Organized by the Greater Poland Martyrdom Museum and the parish of Christ the Good Shepherd, the annual observance began at 4 a.m. at a church and ends at the former camp’s death wall.
Museum director Jacek Kaczmarek said the early hour, cold and sometimes rain made the service demanding, but added that it was held in a place of singular weight.
“We walk the same route the prisoners took: from the gate, through all the corridors, into the courtyard, past the stairs of death, past the gas chamber, past the death cell where prisoners were hanged, to the death wall”, he said.
He said the sites linked to prisoners’ deaths also serve as stations of the cross.

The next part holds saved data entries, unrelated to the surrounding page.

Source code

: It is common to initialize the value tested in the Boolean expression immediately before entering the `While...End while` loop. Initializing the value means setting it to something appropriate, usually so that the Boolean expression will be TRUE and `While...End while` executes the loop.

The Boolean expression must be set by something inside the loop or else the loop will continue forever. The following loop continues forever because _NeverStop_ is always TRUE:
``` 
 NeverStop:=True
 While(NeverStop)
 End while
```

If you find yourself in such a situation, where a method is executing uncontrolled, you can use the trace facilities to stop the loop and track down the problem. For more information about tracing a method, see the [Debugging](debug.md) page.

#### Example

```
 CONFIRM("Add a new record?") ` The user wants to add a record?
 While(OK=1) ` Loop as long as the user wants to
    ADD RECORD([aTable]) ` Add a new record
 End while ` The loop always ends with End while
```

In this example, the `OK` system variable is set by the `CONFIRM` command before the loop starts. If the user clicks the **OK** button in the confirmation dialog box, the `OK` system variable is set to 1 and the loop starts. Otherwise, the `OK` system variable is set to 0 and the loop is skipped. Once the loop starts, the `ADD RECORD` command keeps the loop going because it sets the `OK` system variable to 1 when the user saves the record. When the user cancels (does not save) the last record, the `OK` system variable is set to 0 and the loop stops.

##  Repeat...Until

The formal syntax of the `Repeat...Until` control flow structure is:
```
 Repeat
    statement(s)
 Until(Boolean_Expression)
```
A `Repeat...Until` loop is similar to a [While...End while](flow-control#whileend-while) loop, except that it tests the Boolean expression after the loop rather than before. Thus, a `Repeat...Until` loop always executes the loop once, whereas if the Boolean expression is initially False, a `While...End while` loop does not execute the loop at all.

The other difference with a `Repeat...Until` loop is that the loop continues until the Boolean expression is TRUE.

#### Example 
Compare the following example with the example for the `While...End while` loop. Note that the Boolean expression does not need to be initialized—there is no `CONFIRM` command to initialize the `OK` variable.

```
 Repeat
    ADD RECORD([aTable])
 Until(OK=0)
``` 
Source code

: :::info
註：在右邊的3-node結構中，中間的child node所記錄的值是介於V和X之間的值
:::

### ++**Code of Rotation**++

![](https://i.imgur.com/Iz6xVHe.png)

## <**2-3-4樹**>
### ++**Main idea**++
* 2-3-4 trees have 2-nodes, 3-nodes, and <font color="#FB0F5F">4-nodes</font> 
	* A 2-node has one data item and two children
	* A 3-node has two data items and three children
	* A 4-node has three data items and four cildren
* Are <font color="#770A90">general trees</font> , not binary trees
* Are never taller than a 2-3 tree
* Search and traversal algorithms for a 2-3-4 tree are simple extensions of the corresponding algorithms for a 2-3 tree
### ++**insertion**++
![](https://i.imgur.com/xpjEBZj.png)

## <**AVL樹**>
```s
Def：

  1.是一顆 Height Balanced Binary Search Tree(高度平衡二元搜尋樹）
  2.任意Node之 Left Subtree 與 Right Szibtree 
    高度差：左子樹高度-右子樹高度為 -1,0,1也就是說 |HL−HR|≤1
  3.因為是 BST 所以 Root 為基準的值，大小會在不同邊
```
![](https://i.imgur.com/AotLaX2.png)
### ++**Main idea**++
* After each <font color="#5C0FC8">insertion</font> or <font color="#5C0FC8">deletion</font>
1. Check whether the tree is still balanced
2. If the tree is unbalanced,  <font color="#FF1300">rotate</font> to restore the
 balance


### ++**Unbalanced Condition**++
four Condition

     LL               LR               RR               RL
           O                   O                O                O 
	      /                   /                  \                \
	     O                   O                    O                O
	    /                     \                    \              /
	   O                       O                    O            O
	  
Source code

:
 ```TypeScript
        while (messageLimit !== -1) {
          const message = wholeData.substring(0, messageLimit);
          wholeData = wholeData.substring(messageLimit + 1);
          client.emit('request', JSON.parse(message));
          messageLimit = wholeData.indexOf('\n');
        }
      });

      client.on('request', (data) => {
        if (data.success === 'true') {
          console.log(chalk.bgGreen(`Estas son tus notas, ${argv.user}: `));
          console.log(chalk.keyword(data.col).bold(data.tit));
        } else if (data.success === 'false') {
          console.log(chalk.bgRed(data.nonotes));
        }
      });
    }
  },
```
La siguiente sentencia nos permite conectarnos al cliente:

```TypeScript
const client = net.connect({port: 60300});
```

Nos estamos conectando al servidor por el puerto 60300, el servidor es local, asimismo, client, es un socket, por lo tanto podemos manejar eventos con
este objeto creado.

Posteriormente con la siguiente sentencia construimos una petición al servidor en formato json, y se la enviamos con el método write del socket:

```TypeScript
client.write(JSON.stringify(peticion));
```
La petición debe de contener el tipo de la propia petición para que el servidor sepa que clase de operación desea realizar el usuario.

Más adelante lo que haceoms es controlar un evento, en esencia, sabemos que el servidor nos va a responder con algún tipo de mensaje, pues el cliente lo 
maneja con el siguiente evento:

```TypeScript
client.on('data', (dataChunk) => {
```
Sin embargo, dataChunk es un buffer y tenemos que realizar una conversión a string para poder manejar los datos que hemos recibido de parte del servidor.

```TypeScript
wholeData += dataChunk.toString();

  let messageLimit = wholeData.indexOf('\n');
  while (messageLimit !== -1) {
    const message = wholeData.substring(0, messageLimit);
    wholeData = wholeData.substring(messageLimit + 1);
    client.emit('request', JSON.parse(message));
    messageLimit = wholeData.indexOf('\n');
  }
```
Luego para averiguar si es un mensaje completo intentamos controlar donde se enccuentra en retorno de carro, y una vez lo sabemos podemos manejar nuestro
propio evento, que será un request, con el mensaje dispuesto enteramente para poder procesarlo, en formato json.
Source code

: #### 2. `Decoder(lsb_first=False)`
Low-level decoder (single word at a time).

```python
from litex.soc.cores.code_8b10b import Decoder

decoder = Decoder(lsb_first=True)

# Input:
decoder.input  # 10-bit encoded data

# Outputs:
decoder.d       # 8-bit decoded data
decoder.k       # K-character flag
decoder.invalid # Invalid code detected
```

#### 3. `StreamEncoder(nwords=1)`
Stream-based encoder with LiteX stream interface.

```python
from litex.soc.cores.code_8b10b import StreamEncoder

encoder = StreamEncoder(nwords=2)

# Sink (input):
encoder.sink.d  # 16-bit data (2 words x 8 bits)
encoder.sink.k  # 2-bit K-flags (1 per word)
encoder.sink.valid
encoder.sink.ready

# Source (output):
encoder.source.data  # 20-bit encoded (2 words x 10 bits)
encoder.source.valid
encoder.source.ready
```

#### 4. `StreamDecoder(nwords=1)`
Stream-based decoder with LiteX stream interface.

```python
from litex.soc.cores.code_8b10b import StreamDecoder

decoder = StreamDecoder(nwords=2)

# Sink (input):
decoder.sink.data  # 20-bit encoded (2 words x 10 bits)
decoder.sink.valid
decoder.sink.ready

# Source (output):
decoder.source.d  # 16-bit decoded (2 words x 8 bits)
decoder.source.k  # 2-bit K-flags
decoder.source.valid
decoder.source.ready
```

Kaczmarek said the gathering before dawn, in cold and silence, made a powerful impression not only on relatives of victims. Special reflections are prepared each year for the site, he added.
Calling participation in the service an important element of Greater Poland tradition, he said that while recalling Christ’s martyrdom, worshippers would also turn their thoughts to the thousands murdered in what he called the “Golgotha of Greater Poland”.
Fort VII, originally called Konzentrationslager Posen, was opened by the Germans on Oct. 10, 1939, and was the first German concentration camp on Polish soil.
During World War Two, it became the largest center for the extermination of Polish elites in the Greater Poland region. Prisoners included academics, cultural figures, officials, teachers, priests, political and social activists, businesspeople, landowners and veterans of the Greater Poland and Silesian uprisings. From spring 1940, members of the Polish underground were also jailed there.
Officially described as a prison and transit camp for civilians, Fort VII was in practice primarily an extermination camp. German occupiers used gas there for the first time in the mass murder of civilians, setting up a test gas chamber in October 1939 using carbon monoxide.
Victims of those tests included several hundred patients from a psychiatric hospital in Owińska and from the psychiatric ward of Poznań University’s neurological-psychiatric clinic.
The exact number of prisoners held at Fort VII is unknown and estimated at between several thousand and 40,000. At least about 4,500 people died there or perished in the camp, while many thousands more were killed in mass executions near Poznań.
Kaczmarek said the fort’s history remained too little known, not only in Poland but even in Poznań.
“We are trying to bring more people to this place, to spread knowledge about what happened here,” he said, adding that visitor numbers had risen over the past two years, especially among individual foreign tourists and school groups.